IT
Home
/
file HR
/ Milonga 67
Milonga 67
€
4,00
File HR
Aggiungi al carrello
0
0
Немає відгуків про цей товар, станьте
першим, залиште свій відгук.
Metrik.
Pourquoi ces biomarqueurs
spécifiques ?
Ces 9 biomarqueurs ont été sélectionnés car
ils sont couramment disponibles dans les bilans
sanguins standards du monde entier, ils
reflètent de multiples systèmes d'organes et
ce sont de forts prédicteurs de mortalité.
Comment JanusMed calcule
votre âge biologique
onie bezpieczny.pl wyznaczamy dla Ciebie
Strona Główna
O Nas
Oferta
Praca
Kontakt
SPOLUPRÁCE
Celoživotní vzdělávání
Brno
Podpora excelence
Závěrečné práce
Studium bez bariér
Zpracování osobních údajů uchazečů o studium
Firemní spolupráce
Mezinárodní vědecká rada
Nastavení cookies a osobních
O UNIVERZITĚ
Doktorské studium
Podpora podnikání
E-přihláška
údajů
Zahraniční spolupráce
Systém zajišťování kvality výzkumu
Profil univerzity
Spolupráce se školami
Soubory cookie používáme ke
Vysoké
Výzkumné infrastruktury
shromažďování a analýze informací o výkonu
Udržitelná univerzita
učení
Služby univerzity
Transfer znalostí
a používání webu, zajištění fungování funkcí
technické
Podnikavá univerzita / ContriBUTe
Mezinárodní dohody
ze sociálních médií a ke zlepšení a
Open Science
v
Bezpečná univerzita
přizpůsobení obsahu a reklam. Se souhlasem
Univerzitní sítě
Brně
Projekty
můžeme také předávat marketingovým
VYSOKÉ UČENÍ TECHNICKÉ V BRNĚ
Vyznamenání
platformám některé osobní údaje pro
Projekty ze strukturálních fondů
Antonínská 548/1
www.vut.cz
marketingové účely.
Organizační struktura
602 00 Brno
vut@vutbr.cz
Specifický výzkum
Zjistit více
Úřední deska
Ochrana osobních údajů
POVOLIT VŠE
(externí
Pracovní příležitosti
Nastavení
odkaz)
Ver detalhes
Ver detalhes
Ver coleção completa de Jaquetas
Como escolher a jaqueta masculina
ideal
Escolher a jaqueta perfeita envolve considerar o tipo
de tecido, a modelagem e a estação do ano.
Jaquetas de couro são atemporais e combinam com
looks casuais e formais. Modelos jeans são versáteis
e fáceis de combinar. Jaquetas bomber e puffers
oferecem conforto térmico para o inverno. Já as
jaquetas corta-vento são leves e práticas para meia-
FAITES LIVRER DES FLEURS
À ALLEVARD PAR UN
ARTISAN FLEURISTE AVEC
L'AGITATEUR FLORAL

== Task ==
Scan the entries above and report the number of lines that contain the word "biomarqueurs", with no added text.

== Task output ==
2